What questions does an SRA need to include? There is no specific checklist to follow when it comes to performing a risk analysis for your practice. The OCR does however provide specific elements that should be included. Your assessment should: 

• Assess current security measures used to safeguard PHI
• Identify where PHI is stored, and how it is received or transmitted for the full scope of your practice. This includes accounting for all areas from your electronic medical records system to your patient billing systems.
• Assess whether the current security measures are used properly
• Determine the potential impact of a breach of PHI
• Assign risk levels for vulnerability and impact combinations
• Identify and document potential threats and vulnerabilities
• Document the assessment and take action where necessary

Completing a risk analysis for your organization is not just a one-time thing. Assessments should be reviewed periodically, especially as new work processes are implemented or technologies are updated. After events such as COVID-19, addressing any changes your practice made regarding remote operations, utilizing telehealth services, or receiving/providing more information electronically rather than in a physical exchange are all things that will need to be addressed for any additional vulnerabilities or threats they brought on. 

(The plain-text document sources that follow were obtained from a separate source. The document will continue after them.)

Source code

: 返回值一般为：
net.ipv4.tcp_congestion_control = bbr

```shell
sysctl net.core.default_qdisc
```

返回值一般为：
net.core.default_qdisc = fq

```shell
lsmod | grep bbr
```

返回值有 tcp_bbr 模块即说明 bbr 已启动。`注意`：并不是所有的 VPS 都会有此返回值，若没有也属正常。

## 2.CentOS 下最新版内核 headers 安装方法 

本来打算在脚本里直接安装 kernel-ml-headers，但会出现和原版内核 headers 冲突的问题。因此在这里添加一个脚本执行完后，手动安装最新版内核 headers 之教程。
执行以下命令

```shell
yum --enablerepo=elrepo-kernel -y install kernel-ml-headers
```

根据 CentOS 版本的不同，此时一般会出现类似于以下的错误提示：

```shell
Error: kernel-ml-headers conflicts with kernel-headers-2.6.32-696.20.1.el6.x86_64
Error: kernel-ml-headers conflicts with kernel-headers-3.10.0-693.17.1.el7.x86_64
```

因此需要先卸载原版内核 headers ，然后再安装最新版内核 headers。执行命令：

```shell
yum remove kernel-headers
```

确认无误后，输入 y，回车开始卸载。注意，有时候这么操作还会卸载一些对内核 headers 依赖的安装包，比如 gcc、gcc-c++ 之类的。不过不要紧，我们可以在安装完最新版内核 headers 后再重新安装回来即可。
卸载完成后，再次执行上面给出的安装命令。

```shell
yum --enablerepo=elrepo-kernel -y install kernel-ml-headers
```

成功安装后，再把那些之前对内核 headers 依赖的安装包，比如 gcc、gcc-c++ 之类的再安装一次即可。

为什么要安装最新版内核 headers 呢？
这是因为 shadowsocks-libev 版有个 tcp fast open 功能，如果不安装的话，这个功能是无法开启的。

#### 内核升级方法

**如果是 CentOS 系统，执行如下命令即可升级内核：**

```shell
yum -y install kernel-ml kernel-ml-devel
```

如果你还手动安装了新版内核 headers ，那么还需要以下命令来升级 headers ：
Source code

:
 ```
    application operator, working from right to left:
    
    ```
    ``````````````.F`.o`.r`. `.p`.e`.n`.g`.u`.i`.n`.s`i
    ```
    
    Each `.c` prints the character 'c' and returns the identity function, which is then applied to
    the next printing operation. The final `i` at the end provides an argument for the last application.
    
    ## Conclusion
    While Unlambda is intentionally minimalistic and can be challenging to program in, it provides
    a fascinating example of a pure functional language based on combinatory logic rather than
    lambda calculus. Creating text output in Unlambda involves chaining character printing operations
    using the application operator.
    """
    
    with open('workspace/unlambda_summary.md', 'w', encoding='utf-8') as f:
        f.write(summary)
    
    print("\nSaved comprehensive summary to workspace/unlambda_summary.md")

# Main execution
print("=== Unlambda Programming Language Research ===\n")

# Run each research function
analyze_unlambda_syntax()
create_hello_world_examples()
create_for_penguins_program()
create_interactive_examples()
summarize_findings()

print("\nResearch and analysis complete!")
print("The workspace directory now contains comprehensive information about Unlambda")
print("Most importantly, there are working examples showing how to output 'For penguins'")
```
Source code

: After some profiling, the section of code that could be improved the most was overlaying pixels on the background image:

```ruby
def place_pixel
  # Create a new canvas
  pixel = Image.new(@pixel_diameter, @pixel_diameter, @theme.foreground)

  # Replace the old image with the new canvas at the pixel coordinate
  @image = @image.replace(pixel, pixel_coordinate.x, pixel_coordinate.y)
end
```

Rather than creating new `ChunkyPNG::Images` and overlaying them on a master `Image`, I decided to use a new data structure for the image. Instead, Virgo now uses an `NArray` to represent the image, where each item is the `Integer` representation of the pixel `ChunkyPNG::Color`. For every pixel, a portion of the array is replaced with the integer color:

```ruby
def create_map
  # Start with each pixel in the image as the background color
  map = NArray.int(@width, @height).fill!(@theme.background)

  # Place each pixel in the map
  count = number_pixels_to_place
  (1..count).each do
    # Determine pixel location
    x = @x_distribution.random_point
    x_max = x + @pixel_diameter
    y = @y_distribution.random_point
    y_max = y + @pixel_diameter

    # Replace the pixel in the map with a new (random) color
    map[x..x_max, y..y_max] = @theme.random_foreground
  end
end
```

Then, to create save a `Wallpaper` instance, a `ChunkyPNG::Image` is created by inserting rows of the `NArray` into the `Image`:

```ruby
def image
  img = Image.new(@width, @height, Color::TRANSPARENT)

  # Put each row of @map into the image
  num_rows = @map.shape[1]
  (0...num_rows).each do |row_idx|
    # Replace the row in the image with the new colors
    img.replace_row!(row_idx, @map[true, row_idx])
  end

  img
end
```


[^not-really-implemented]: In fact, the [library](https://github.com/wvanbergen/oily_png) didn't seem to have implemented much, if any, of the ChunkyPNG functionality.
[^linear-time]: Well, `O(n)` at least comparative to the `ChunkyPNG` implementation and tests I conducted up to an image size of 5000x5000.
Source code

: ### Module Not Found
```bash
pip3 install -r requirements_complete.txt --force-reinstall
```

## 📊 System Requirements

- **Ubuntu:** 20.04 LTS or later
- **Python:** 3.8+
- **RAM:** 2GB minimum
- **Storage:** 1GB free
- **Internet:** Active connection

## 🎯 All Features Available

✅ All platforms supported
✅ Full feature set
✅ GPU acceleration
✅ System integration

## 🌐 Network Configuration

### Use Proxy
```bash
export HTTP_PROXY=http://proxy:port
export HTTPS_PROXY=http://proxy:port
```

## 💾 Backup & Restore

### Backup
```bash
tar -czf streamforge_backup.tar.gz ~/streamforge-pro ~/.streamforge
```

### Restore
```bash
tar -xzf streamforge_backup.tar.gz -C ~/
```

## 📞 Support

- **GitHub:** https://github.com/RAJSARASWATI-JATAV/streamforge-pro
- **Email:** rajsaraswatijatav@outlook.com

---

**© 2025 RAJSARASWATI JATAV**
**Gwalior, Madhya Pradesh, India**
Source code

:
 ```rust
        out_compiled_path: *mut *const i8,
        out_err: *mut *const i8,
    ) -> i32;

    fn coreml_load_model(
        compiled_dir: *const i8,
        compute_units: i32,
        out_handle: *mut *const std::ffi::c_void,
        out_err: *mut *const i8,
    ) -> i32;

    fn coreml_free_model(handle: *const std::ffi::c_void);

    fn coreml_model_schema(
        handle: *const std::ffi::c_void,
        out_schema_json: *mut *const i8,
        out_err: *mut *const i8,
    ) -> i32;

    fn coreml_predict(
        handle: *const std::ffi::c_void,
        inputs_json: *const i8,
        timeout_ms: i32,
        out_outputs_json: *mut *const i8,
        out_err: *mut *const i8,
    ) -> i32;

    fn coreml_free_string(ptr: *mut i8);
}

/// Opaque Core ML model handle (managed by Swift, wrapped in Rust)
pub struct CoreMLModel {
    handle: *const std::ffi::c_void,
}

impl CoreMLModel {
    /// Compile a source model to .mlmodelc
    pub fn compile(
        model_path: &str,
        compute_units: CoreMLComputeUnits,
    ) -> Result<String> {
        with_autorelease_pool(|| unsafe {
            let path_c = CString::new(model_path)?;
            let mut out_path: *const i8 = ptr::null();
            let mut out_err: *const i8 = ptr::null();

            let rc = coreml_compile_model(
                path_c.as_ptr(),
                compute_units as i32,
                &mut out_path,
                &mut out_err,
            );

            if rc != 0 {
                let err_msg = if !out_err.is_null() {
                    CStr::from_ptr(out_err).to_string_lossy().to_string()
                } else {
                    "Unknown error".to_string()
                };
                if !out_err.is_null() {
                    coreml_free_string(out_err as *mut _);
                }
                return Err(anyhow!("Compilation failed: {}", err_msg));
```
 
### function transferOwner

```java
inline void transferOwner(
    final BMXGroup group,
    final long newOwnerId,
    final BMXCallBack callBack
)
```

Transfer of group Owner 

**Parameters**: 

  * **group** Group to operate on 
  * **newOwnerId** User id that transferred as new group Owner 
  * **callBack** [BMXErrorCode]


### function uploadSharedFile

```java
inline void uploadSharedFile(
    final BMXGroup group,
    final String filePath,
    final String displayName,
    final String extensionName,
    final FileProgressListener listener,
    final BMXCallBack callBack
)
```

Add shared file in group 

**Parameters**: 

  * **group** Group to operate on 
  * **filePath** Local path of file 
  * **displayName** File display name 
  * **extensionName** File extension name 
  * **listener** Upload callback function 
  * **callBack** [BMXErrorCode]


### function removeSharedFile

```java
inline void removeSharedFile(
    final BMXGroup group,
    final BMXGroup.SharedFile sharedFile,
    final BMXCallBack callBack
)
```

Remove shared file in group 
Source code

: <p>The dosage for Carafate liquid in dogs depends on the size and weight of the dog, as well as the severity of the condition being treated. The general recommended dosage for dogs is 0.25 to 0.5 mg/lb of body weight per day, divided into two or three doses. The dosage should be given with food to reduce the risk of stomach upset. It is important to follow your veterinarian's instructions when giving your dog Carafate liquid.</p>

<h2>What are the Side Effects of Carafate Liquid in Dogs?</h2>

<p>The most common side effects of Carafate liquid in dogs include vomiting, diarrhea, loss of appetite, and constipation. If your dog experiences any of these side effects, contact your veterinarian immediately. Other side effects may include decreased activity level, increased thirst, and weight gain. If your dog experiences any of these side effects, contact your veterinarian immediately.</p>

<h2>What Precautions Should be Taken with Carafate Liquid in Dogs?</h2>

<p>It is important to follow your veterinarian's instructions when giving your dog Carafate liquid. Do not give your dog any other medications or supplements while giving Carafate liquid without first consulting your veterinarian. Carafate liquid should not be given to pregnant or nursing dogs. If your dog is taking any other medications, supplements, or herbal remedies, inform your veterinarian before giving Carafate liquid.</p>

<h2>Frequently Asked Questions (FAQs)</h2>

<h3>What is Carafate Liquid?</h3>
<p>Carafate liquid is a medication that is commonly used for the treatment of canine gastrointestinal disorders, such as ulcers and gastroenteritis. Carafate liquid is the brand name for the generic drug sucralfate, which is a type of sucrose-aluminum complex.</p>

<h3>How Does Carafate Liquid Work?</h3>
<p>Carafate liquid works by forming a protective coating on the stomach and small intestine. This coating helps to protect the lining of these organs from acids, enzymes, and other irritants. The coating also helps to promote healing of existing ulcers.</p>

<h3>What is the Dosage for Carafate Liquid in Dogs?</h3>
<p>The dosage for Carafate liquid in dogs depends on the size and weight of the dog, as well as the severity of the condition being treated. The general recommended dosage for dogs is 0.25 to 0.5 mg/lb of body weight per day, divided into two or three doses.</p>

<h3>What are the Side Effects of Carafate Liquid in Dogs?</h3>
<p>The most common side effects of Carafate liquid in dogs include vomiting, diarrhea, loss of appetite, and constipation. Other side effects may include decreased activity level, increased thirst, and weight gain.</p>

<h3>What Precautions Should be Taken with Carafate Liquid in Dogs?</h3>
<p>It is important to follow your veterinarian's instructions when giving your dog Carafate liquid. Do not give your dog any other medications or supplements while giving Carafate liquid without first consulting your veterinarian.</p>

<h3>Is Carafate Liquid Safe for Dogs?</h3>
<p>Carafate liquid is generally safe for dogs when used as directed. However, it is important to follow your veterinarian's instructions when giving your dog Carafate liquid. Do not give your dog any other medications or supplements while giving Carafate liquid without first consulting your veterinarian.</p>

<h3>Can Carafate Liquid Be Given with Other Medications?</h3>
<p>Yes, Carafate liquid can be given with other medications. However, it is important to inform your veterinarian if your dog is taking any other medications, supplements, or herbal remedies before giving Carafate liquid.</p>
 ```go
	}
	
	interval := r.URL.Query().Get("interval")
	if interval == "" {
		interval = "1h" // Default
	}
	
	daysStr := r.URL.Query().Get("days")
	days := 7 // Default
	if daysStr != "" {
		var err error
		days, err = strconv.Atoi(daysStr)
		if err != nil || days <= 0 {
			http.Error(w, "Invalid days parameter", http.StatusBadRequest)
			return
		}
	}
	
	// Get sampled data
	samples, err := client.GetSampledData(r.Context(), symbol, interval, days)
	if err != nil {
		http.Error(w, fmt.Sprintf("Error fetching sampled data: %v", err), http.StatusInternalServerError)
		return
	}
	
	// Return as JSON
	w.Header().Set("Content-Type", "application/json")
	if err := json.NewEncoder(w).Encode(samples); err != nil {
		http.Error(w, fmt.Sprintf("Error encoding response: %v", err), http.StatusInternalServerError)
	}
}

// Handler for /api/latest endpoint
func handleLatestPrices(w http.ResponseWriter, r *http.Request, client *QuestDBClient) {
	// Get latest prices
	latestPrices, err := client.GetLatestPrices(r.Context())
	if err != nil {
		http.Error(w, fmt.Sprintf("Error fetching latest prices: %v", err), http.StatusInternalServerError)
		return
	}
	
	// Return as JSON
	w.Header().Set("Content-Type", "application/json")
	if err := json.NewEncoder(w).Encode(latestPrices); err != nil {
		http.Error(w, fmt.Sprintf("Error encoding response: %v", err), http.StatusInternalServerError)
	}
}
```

What’s the best way to tackle an SRA? If your organization hasn’t completed an SRA before or has done so in a more basic or incomplete manner, using an outside organization will help to ensure all areas of the SRA are fully completed and documented accordingly. A third party can also help add new areas and questions to the SRA that reflect changing regulations as well as technology enhancements that present new threats or vulnerabilities to your organization.